I then went to another one of my former employers, the University of Dayton. UD is ranked as one of the nation’s top Catholic universities. Their policies are even more explicit and uncompromising, advising that faculty and staff should not promise confidentiality. “Faculty and staff members do not have a special privilege or ability to maintain the confidentiality of reports shared with them.” Trust and confidentiality are special privileges granted by the university to faculty and staff. If someone “begins to discuss an incident of harassment or discrimination,” the university recommends saying the following:
I appreciate your willingness to share this information with me. Please know that I am here to help in any way that I can. If you would like to file a formal complaint with the University, I will help you connect with [the appropriate Designated Reporting Office], so that it can begin investigating this matter. It is important that you understand that I cannot promise to keep what you share confidential. If you are still comfortable speaking with me, I am here to listen. If not, please let me help you connect with one of the University’s confidential resources [Health Center (93131)/Counseling Center (93141)/Campus Ministry (93339)]. Above all, please know that the University takes this matter seriously and wants to help.

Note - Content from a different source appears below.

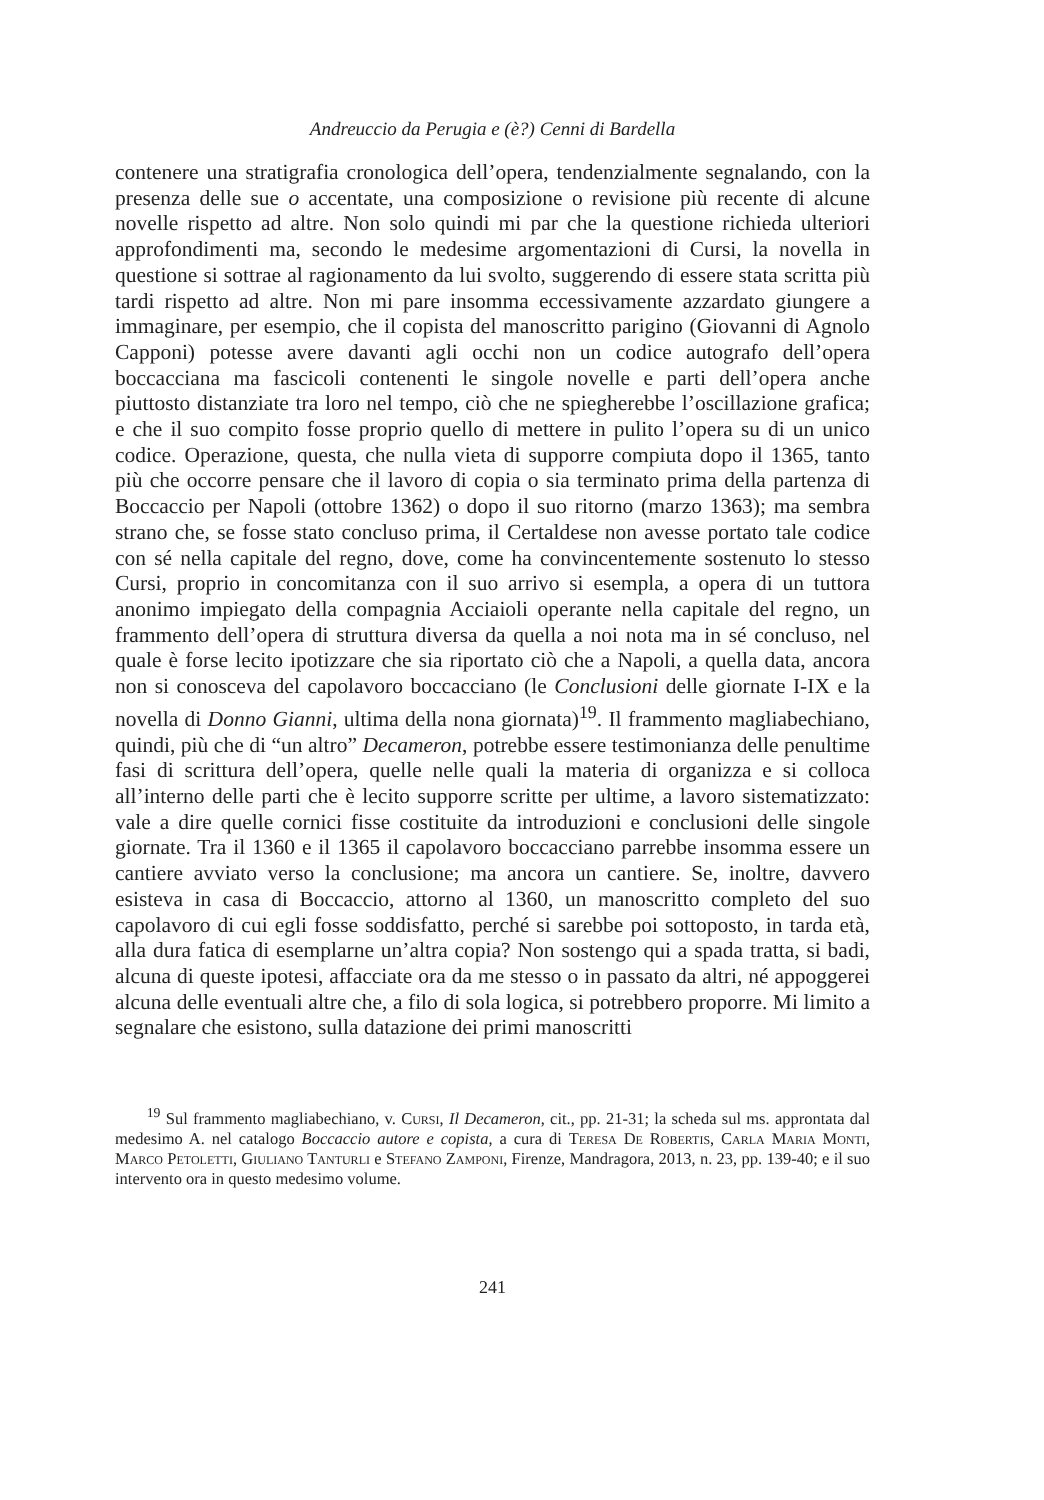Andreuccio da Perugia e (è?) Cenni di Bardella
contenere una stratigrafia cronologica dell’opera, tendenzialmente segnalando, con la presenza delle sue o accentate, una composizione o revisione più recente di alcune novelle rispetto ad altre. Non solo quindi mi par che la questione richieda ulteriori approfondimenti ma, secondo le medesime argomentazioni di Cursi, la novella in questione si sottrae al ragionamento da lui svolto, suggerendo di essere stata scritta più tardi rispetto ad altre. Non mi pare insomma eccessivamente azzardato giungere a immaginare, per esempio, che il copista del manoscritto parigino (Giovanni di Agnolo Capponi) potesse avere davanti agli occhi non un codice autografo dell’opera boccacciana ma fascicoli contenenti le singole novelle e parti dell’opera anche piuttosto distanziate tra loro nel tempo, ciò che ne spiegherebbe l’oscillazione grafica; e che il suo compito fosse proprio quello di mettere in pulito l’opera su di un unico codice. Operazione, questa, che nulla vieta di supporre compiuta dopo il 1365, tanto più che occorre pensare che il lavoro di copia o sia terminato prima della partenza di Boccaccio per Napoli (ottobre 1362) o dopo il suo ritorno (marzo 1363); ma sembra strano che, se fosse stato concluso prima, il Certaldese non avesse portato tale codice con sé nella capitale del regno, dove, come ha convincentemente sostenuto lo stesso Cursi, proprio in concomitanza con il suo arrivo si esempla, a opera di un tuttora anonimo impiegato della compagnia Acciaioli operante nella capitale del regno, un frammento dell’opera di struttura diversa da quella a noi nota ma in sé concluso, nel quale è forse lecito ipotizzare che sia riportato ciò che a Napoli, a quella data, ancora non si conosceva del capolavoro boccacciano (le Conclusioni delle giornate I-IX e la novella di Donno Gianni, ultima della nona giornata)<sup>19</sup>. Il frammento magliabechiano, quindi, più che di “un altro” Decameron, potrebbe essere testimonianza delle penultime fasi di scrittura dell’opera, quelle nelle quali la materia di organizza e si colloca all’interno delle parti che è lecito supporre scritte per ultime, a lavoro sistematizzato: vale a dire quelle cornici fisse costituite da introduzioni e conclusioni delle singole giornate. Tra il 1360 e il 1365 il capolavoro boccacciano parrebbe insomma essere un cantiere avviato verso la conclusione; ma ancora un cantiere. Se, inoltre, davvero esisteva in casa di Boccaccio, attorno al 1360, un manoscritto completo del suo capolavoro di cui egli fosse soddisfatto, perché si sarebbe poi sottoposto, in tarda età, alla dura fatica di esemplarne un’altra copia? Non sostengo qui a spada tratta, si badi, alcuna di queste ipotesi, affacciate ora da me stesso o in passato da altri, né appoggerei alcuna delle eventuali altre che, a filo di sola logica, si potrebbero proporre. Mi limito a segnalare che esistono, sulla datazione dei primi manoscritti
<sup>19</sup> Sul frammento magliabechiano, v. Cursi, Il Decameron, cit., pp. 21-31; la scheda sul ms. approntata dal medesimo A. nel catalogo Boccaccio autore e copista, a cura di Teresa De Robertis, Carla Maria Monti, Marco Petoletti, Giuliano Tanturli e Stefano Zamponi, Firenze, Mandragora, 2013, n. 23, pp. 139-40; e il suo intervento ora in questo medesimo volume.
241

This policy is almost bizarre coming from a Catholic university, particularly one established in the Marianist tradition. Their model for Christian faith and spirituality is Mary, the mother of Jesus. In principle, Marianists carry out their spiritual path by working with the poor and marginalized, focusing their work on nourishing the mind, body and soul. Title IX takes their own faculty off mission on one of the most important issues facing students on campus today.
A policy of forcing faculty and staff to breach confidentiality flies in the face of what we know about sexual assault and the interests of victims. Requiring reporting undermines the very element of trust that most often leads the victim to seek out a faculty or staff member in the first place. It undermines the support we give to students to give them the confidence they need to report the incident and begin and investigation. It also explicitly undermines the student’s own agency, the power and authority to make the decision for themselves as an adult. Thus, current policy is likely to exacerbate under reporting of campus assault, and lengthen and deepen the period of recovery for these students.